FUN FUN FUN FUN FUN! It may seem quite the dicey lead, but if you're looking to break on into .11b, definitely give this a shot! Gear is great though it looks bad from the ground and the moves are wonderfully technical.
Roof beta...Beware!!!Drop your left foot back to the left wall onto a smaller ledge, smear your right on up as far as needed to reach the 'horn' on the top of the arete/roof junction to your left. Double up for hands on that one and just swing your legs around the arete to the left. Great moves. After that, just think lieback and give the crux a throw!
I've done both second pitch possibilities. I thought the left was the more dificult and more interesting of the two. However I also remember the fixed andchor at the top of this pitch being a couple of less than inspiring pitons. Any word on the current status of that anchor?

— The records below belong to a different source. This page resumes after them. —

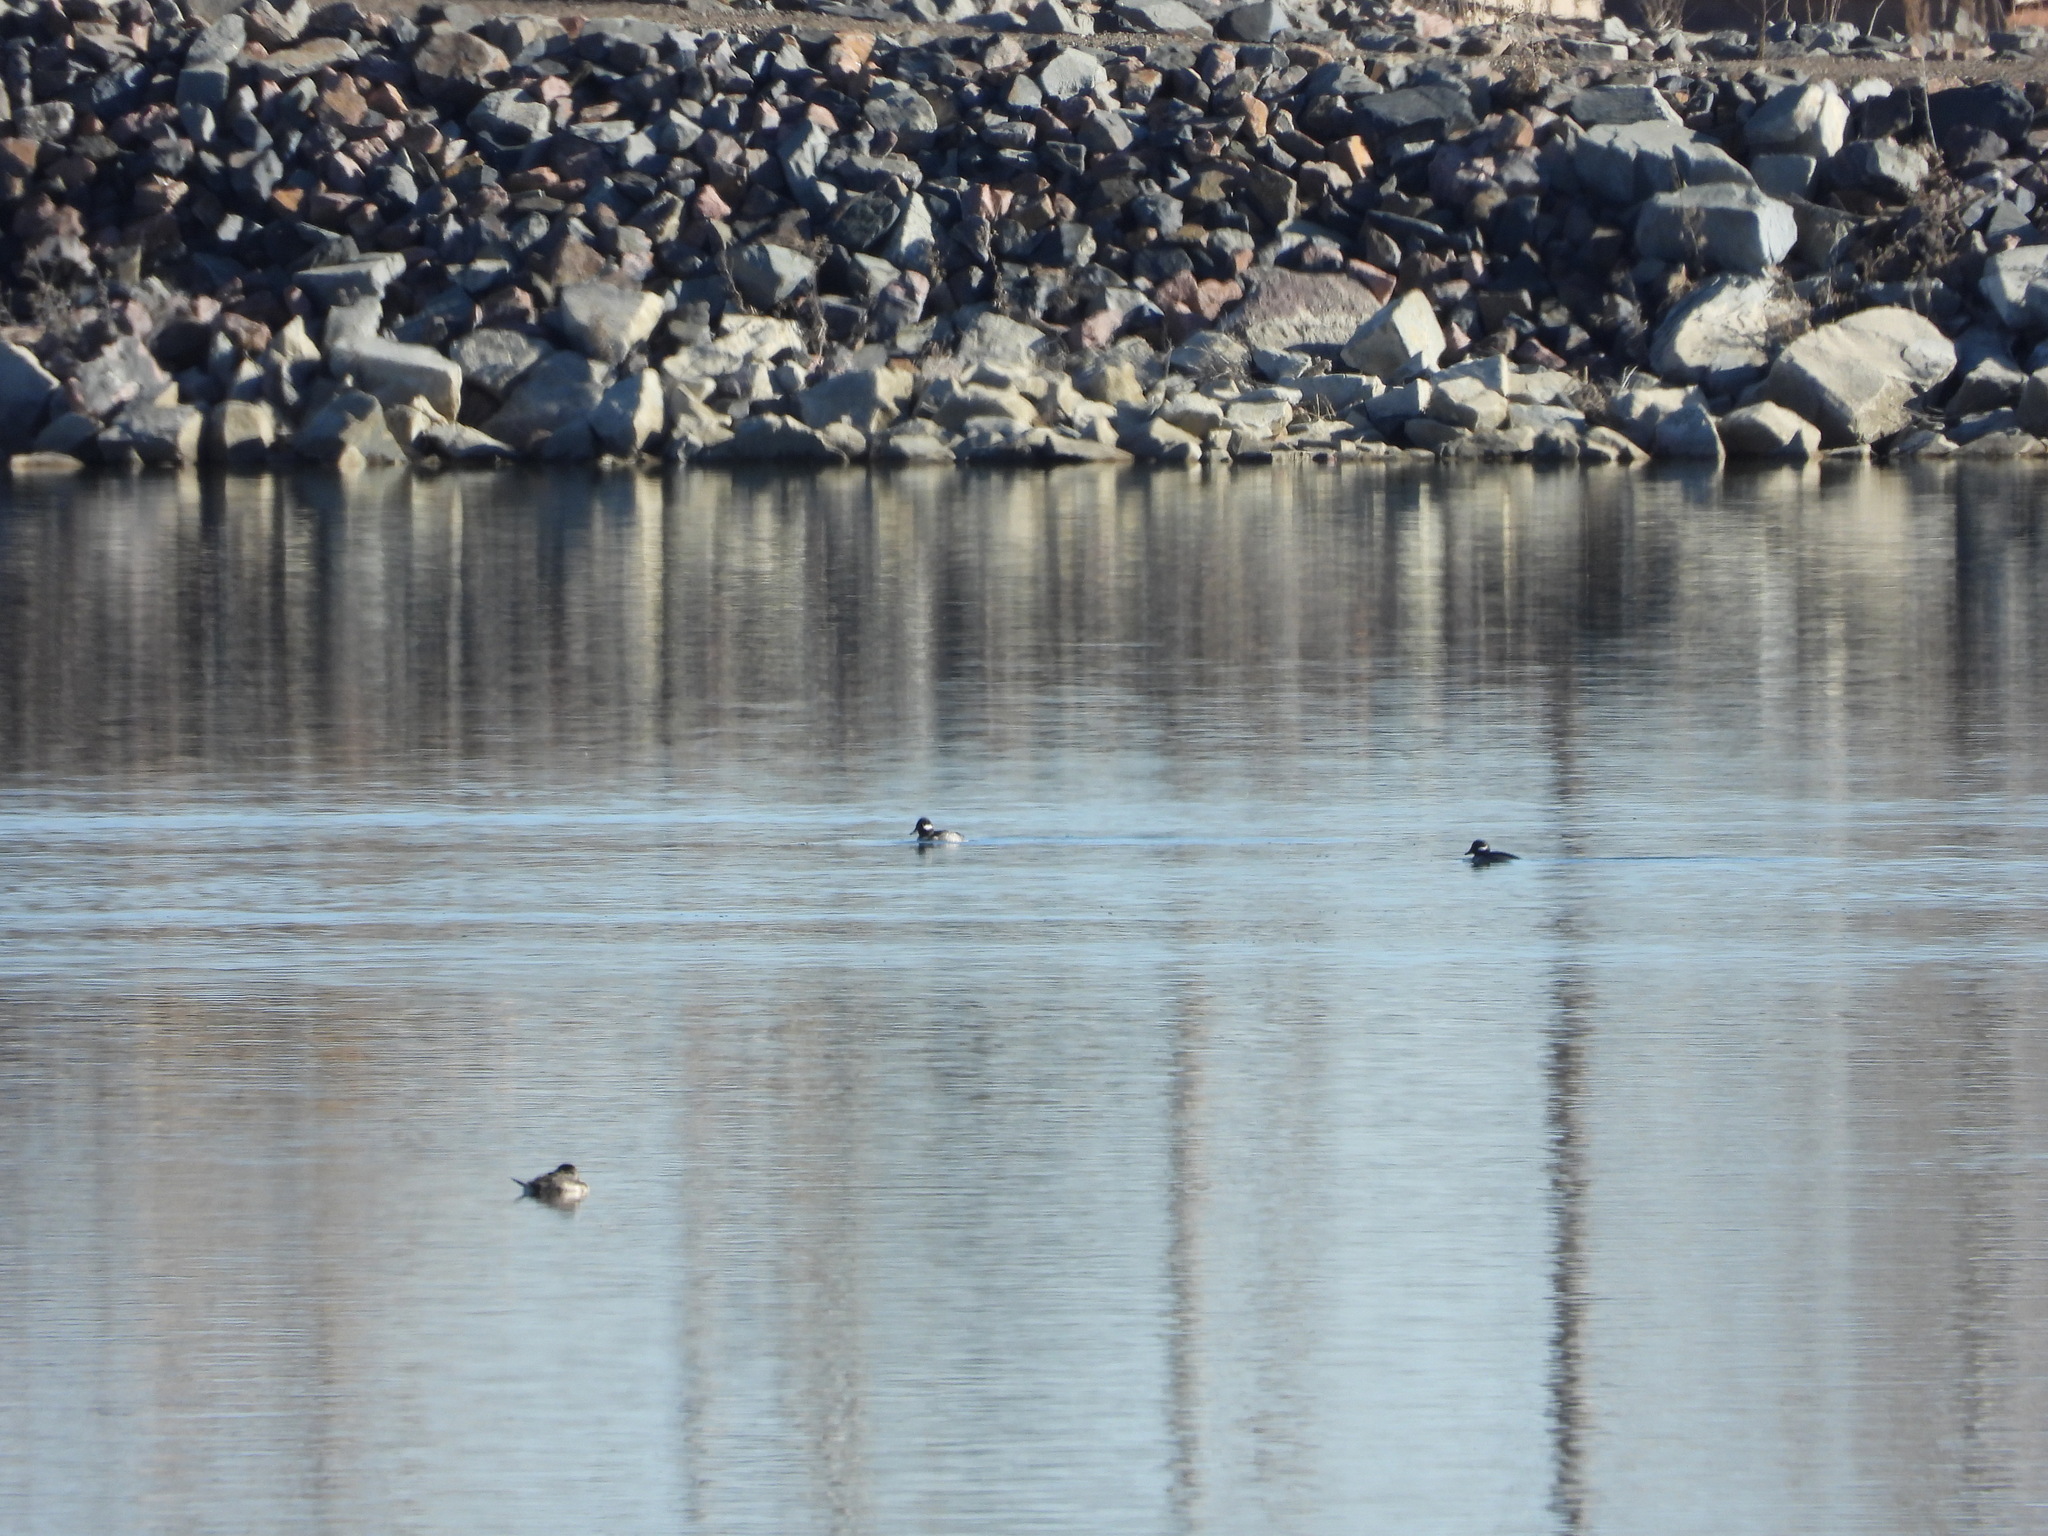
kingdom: Animalia
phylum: Chordata
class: Aves
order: Anseriformes
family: Anatidae
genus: Bucephala
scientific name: Bucephala albeola
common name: Bufflehead
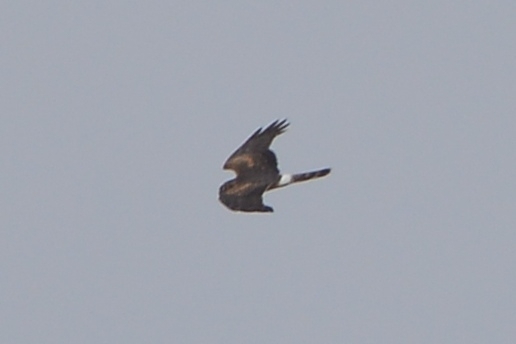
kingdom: Animalia
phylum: Chordata
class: Aves
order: Accipitriformes
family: Accipitridae
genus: Circus
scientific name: Circus cyaneus
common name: Hen harrier
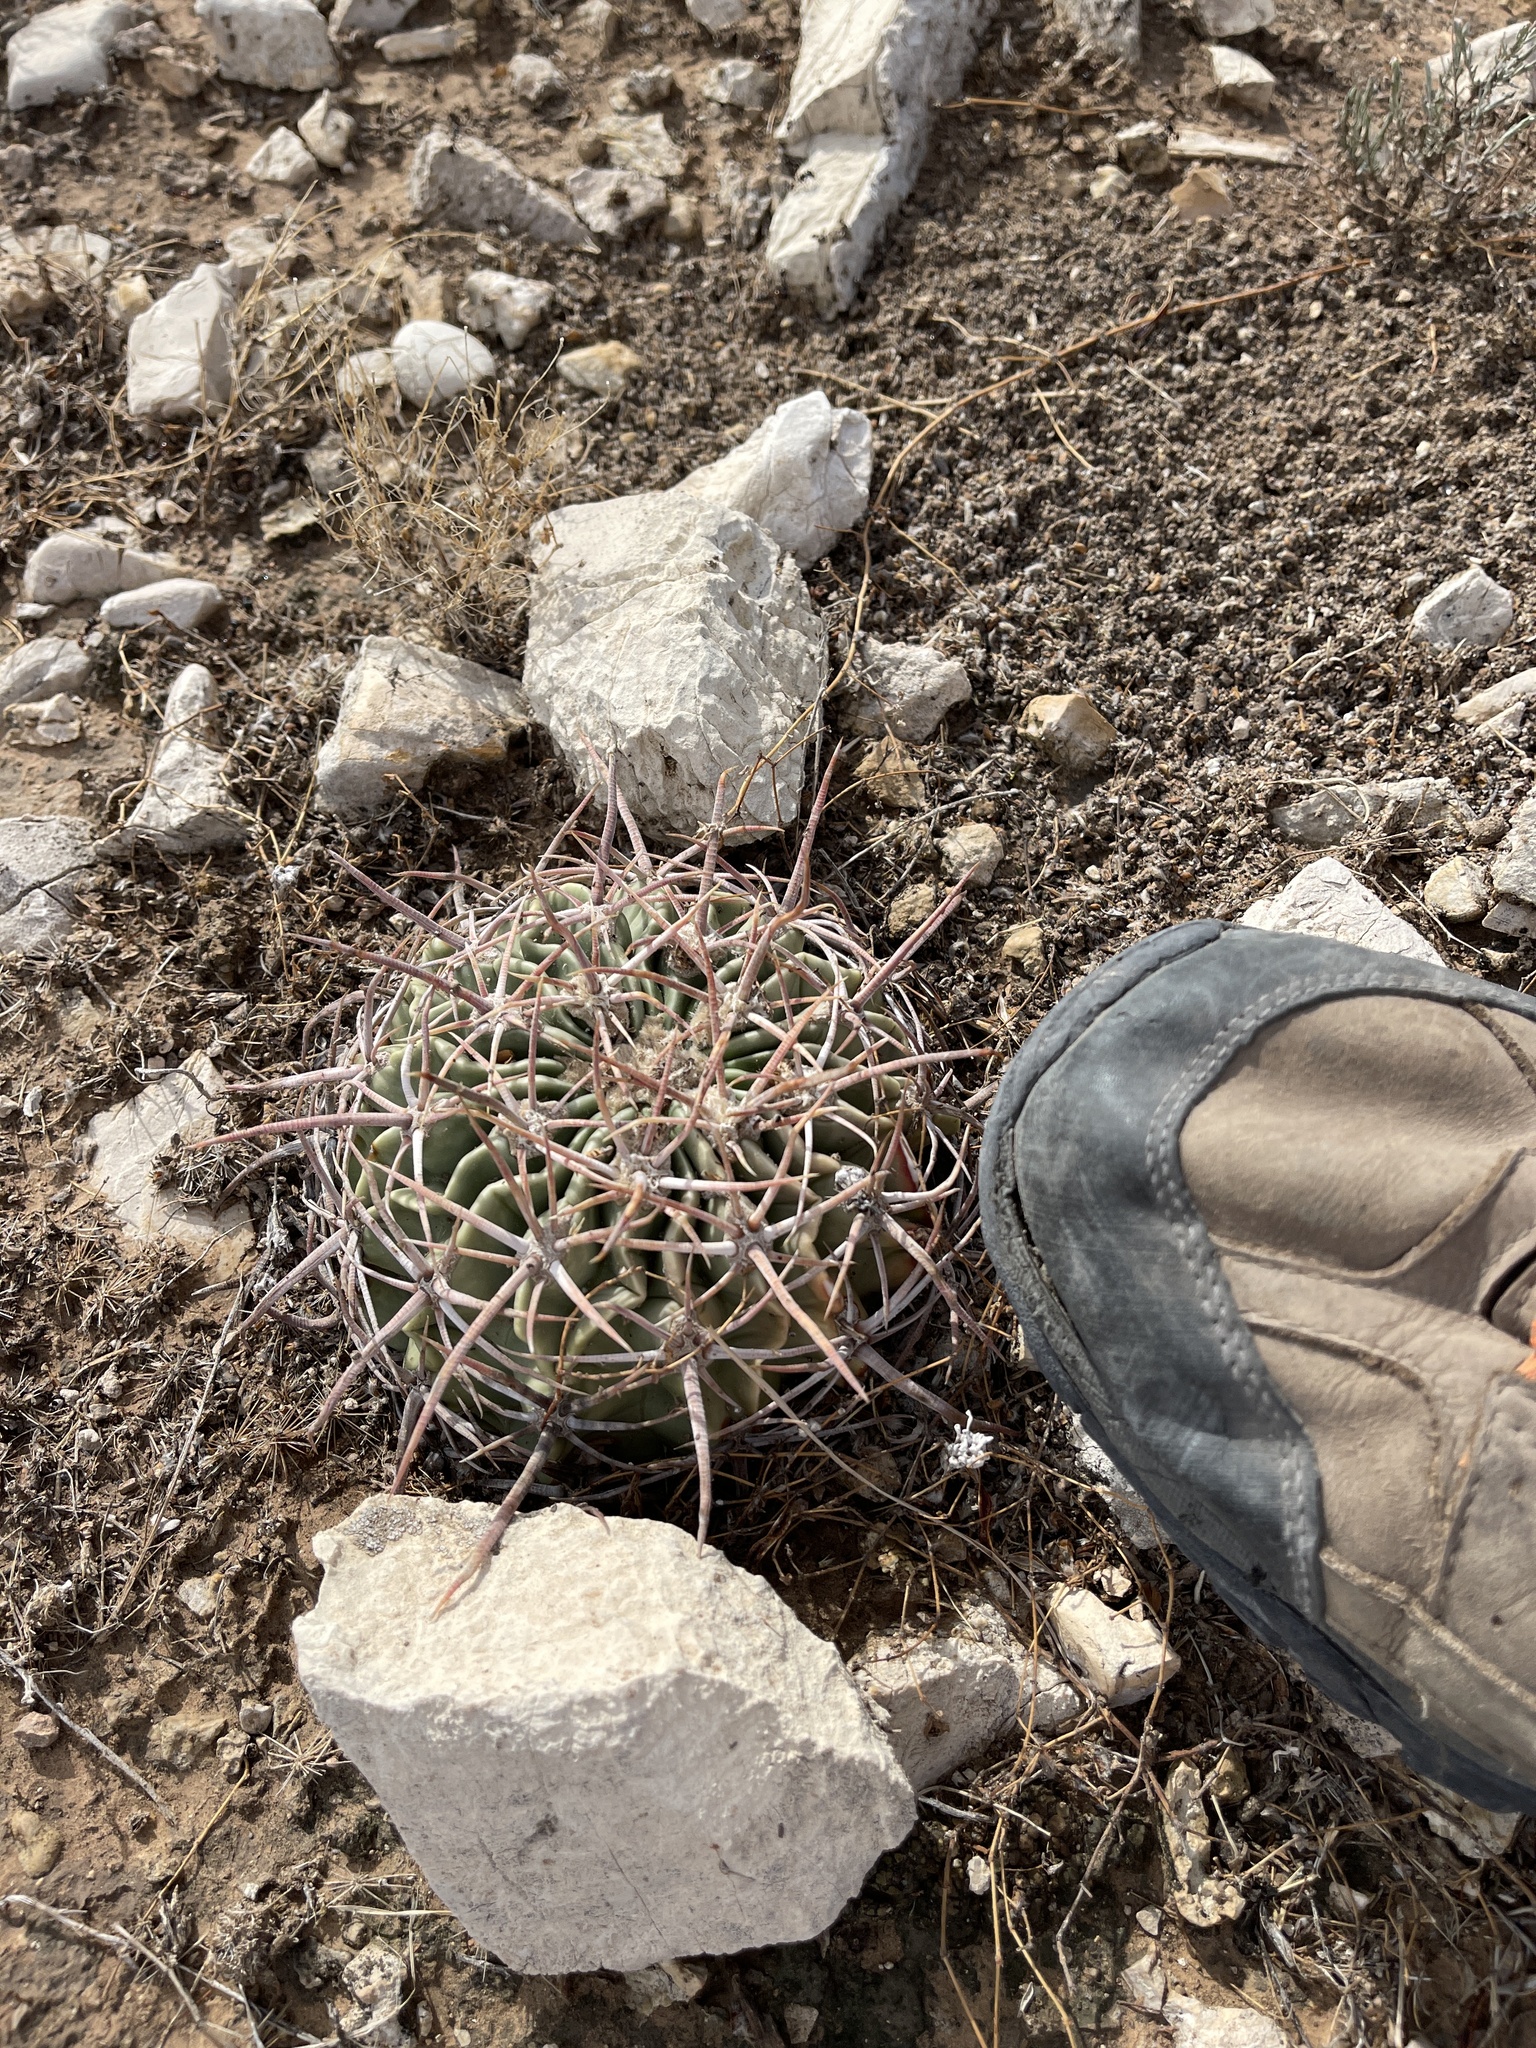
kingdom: Plantae
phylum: Tracheophyta
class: Magnoliopsida
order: Caryophyllales
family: Cactaceae
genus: Echinocactus
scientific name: Echinocactus texensis
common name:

I've looked at this for a couple of years. If you're leading anywhere near this range, don't wait too long, go do it. My impressions:* The gear is much better than it looks.* The 5.9 moves off the ground were harder than they look. BIg hands, but you tip to the right.* The climbing to the ceiling was much easier than it looks.* Exiting left at the ceiling was easy for me, about low 10. A short reach might make it much harder to get the initially jug.* The stance after the ceiling was much worse than I expected. Perhaps long arms would make the undercling comfy (calling Ken Heiser). I eventually was able to settle down a bit here.* The move starting the finger crack was very hard for me. Thin fingers or very long reach would help. William McGhee says "think layback". I thought layback but coudln't figure anything out that would work.* The rest is pumpy with some bad feet. Went too high at first before traversing left.
Took a 15 footer on this back in the mid 90's. Breathing a sigh of relief at my clean fall, I looked up and saw spaghetti rope above me. Moving at my second fastest speed ever (the fastest being falling into 34 degree water while windsurfing), I clipped a nearby pin relic at the speed of light. The rope was my (new) partner's - she told me she'd stored it in a car in Alaska for 1 year and a half. Nice.
What is the [consensus] for working a popular route like this while people are waiting a turn on it? This last Sunday a buddy and I went to run a lap on this route and a couple guys from Neptune's got on it before us. They proceded to take multiple attempts at the first thirty feet of the route. After three hours they had managed to hang their way almost up to the crux. When we mentioned that we were interested in giving it a go when they were done, they rudely replied, "we'll be done when we're gone" and "it'll be beer 30 by then". After doing other routes, we finally called it a day and they were still hanging below the crux. What is the accepted ethic for how long you should try on a popular route (on a weekend, nonetheless!) with people waiting in line before you should just get your ass off of it?
I'd say it's a "first come, first serve" situation up there Adam. There are plenty of other routes on Rincon and if those dudes want to bumble thier way up it, then you'll just have to go huck laps some other day.I'll agree that it is frustrating when it happens, but we've all paid our dues.
I've never understood why someone who has only done the first pitch of a multi-pitch route feels qualified to submit the description for the route. This seems far too common. Perhaps the entry for this route could be made complete, given that this is a popular route in a popular area of Eldo? Please read this as constructive criticism rather than bitching.